Implemented. NCsoft help is encrypted.

Vulnerabilities not directly associated with NCMA or the game system.[edit]

Forums have atrocious security[edit]

Now most have heard that fourms are unsafe, don’t use the same password for everything etc etc... Why aren’t they safe? Well to start, most forums do not use SSL or any encryption techniques to encrypt the password as it gets sent for authorization. For example, Aionsource’s forum’s login and GWW/Gwiki/etc is sent via standard HTTP with no encryption. If someone on the network is using a man in the middle attack with a password sniffer, it can be easily extracted from the packet or packets containing the credentials. Guildwarsguru is a bit smarter. Their login is still unencrypted but the password is hashed via MD5 encryption. So if someone is using a password sniffer, they would get the MD5 hash for the password instead of plain text. While MD5 provides some security it is still quite easy to decrypt MD5 hashes.
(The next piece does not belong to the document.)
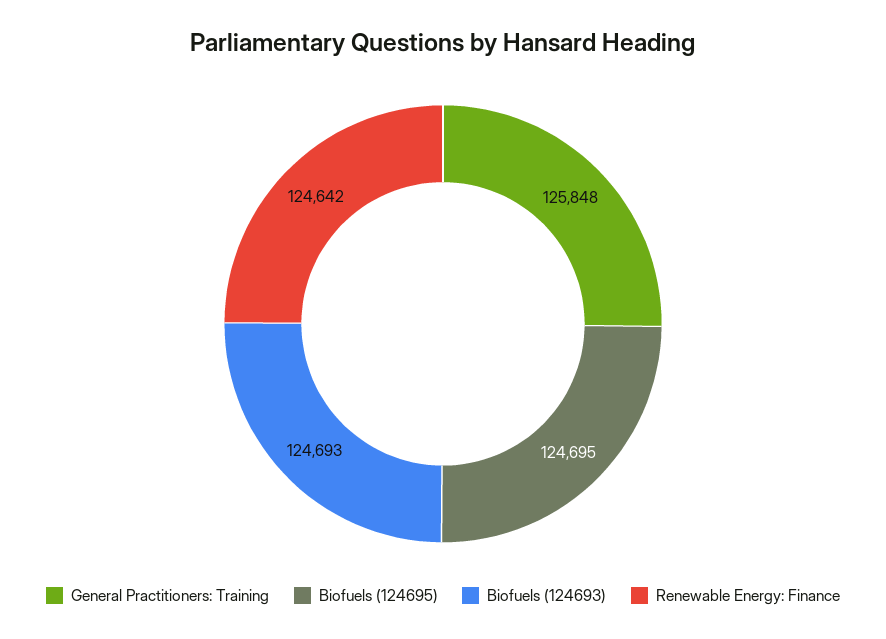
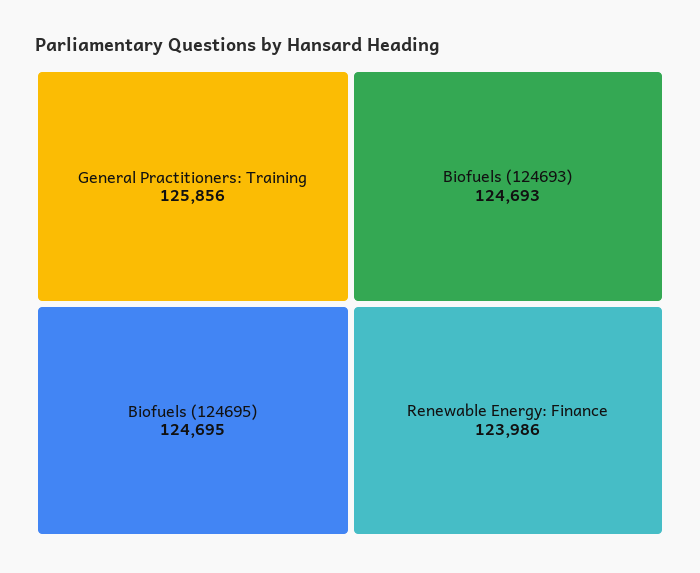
General Practitioners: Training: 125848 -> 125856
Renewable Energy: Finance: 124642 -> 123986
Now what the heck is a man in the middle attack? This is a problem with institutions that have very large networks. The most common source of these attacks occur in corporations, universities, and generally the attack must occur locally. The attacker would either poison an unprotected wireless router with fake ARP requests to spoof the attacker’s MAC address with the victims. Now this is a multi-step process but there are malicious tool kits available that automates this. Once its’s successfully spoofed, the router sends the information to the attacker’s computer, allowing the attacker to capture packets. On a wired connection, another thing an attacker can do is to plug in their computer to a monitoring port on network routers.
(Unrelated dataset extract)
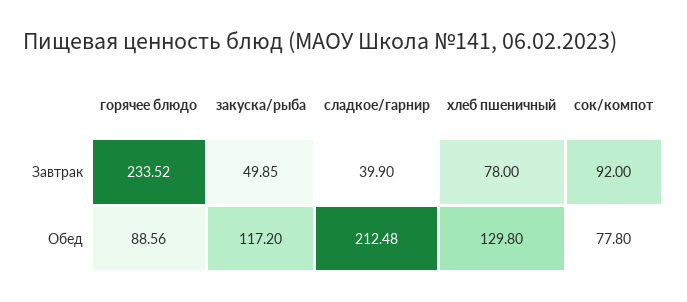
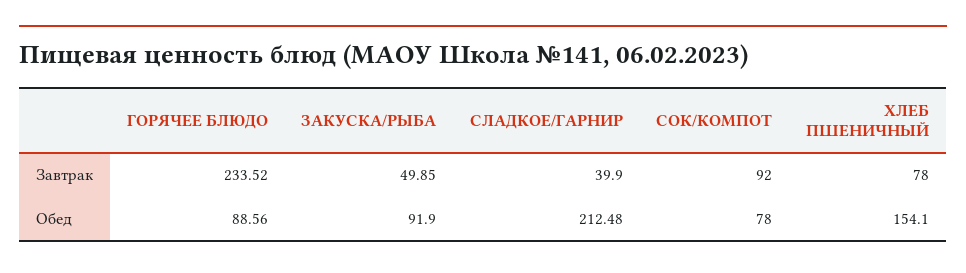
закуска/рыба, Обед: 117.2 -> 91.9
хлеб пшеничный, Обед: 129.8 -> 154.1
сок/компот, Обед: 77.8 -> 78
Now there are ways to do with remotely, but is a lot more difficult. One would have to spread at bot-net that performs the same function as an attacker that captures passwords and poisons ARP requests automatically, as it sends captured passwords to a remote server. Also, same kinds of malware can be uploaded to major ISP’s and with knowledge of their internal network structure, they can capture any password that goes through that local ISP.

So... this is why you don’t use the same passwords for everything.

Can someone sniff my password when I log into the NCMA or when I log into guildwars?[edit]

To put it simply, that would be quite difficult to do. The NCMA login system uses SSL encryption, and while SSL is not fool proof, it would take a very dedicated hacker to crack it... and only to crack one password. It’s just not efficient to harvest passwords in this manner. The guildwars log in at first glance seems unsecure. It uses an unencrypted HTTP connection though port 80. But the login credentials are obfuscated and uses an unknown encryption scheme. But the packets containing the credentials is only about 300 bytes so it wouldn’t be unreasonable to expect that a dedicated hacker can crack it... but again we run into the same efficiency problem. Like I said before, using a keylogger is much simpler than trying to crack the encryption.